‘Jane’ magnolia flowers early in the spring so that occasionally blooms are damaged by late freezes, but it also flowers sporadically through the summer (above). In July the flower buds fade in the heat before opening fully, and a handful of blooms on a large shrubby tree make little impact.
There is little danger that the blooms of drumstick allium (Allium sphaerocephalum, above) will be lost in dense foliage. The robin’s egg sized red-purple flowers stand firmly on gently nodding stems for weeks late June into July. The small bulbs are inexpensive so that twenty or a hundred hover handsomely just above the foliage of daylilies or other low growing perennials.
Fiery red blooms emerge just above clumps of sword-like foliage of Croscosmia (Crocosmia x crocosmiiflora ‘Lucifer’, above) that arches over a dwarf blue spruce in the garden. The small bulbs were planted in full sun twenty years ago, but neighboring evergreens have grown so that the roots are fully shaded and the foliage must take a few twists and turns to find any meager amount of sunlight. Still, the clump increases in size by a bit each year, and it flowers dependably.
Earlier in the spring I divided the offsets from bulbs of ‘Sparkling Burgundy’ pineapple lily (Eucomis comosa ‘Sparkling Burgundy’, above). The bulbs were planted beside a variegated caryopteris that has spread enough that the bulbs are partially hidden. With the clump doubling in size this spring there was no reason to leave them in place, where they could barely be seen.

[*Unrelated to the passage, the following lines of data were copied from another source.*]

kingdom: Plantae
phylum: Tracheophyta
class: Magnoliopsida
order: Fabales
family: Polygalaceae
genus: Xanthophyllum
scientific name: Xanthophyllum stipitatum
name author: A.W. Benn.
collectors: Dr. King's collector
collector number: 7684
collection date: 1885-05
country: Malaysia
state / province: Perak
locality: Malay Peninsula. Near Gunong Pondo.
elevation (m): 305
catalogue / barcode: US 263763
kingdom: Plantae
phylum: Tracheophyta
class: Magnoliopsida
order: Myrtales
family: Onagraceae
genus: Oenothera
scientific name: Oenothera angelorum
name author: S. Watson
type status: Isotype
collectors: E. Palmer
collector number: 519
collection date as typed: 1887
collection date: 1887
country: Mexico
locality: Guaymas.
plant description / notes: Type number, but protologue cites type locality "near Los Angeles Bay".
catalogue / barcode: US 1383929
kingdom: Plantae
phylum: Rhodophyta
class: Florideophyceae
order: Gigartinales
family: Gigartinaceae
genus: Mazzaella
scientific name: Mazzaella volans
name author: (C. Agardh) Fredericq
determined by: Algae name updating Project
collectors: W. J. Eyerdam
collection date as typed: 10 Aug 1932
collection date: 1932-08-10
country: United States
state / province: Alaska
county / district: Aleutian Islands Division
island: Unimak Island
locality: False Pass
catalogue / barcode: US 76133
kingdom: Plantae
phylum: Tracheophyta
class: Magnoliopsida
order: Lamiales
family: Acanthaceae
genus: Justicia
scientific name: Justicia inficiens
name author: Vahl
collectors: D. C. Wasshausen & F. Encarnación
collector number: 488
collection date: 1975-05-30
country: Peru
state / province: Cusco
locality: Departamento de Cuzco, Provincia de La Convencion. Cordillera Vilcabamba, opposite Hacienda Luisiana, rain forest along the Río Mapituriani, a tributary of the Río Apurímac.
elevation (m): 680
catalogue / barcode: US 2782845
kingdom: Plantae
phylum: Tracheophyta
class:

As soon as the new dark burgundy foliage emerged I dug the mass of bulbs and offsets, and broke the clump into two pieces. One part was replaced and the other moved where it will be enjoyed more readily. Both clumps seem healthy, and the distinctive pineapple shaped blooms are a week or two from their peak. From start to finish the pineapple shaped blooms are ornamental for more than a month, and the burgundy colored foliage is delightful even if the bloom was unremarkable.
The hanging, bell-like blooms of Galtonia (Galtonia viridiflora, above) stand like a candelabra above the foliage, and I regret that I planted these marvelous bulbs where they are not more easily seen. With my autumn bulb purchases I’ll be certain to plant a few more.